I spent a lazy, rainy Sunday afternoon flipping through Sharp Suits, wherein the author, Eric Musgrave, examines the history and evolution of the modern suit and the men who inspired that evolution, from King Edward VII to Elvis, the King of Rock.
I especially appreciated the sentiment expressed by Prince Albert in one quotation from the book:
The appearance, deportment and dress of a gentleman consist perhaps more in the absence of certain offences against good taste, and in careful avoidance of vulgarities and exaggerations of any kind, however generally they may be the fashion of the day, than in the adherence to any rules which can be exactly laid down ... In dress, with scrupulous attention to neatness and good taste, he will never give in to the unfortunately loose and slang style which predominates at the present day. He will borrow nothing from the fashion of the groom or the gamekeeper, and whilst avoiding the frivolity and foolish vanity of dandyism, will take care that his clothes are of the best quality, well-made, and suitable to his rank and position.

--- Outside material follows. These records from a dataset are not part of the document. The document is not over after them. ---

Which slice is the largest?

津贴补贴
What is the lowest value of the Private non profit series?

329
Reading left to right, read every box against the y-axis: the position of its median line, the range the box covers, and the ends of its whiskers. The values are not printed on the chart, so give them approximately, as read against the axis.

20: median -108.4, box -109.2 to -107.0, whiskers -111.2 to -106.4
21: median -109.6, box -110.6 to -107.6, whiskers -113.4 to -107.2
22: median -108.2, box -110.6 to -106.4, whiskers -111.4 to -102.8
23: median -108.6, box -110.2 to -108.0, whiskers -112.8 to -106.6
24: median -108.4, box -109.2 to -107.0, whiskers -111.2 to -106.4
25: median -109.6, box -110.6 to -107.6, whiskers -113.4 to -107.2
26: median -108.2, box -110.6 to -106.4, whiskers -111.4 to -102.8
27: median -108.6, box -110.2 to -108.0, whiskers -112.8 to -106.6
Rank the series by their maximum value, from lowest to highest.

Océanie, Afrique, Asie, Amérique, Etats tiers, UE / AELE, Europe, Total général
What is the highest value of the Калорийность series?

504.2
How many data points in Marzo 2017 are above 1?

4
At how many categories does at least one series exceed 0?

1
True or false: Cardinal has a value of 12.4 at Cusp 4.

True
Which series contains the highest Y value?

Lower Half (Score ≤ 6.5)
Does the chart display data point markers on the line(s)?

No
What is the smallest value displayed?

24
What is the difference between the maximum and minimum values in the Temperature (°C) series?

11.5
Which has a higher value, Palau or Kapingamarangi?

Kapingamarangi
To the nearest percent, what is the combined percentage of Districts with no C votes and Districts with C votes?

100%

In my opinion, the plentiful photographs are the best attribute of Sharp Suits. Unfortunately, many of those photographs are of men on the runway or on the musical stage who are wearing the trendy dress that Prince Albert warns against. I wish there were more photographs of men wearing traditional conservative suits. Nevertheless, the book provides enough such photographs to make it worthy of perusal for sartorial inspiration.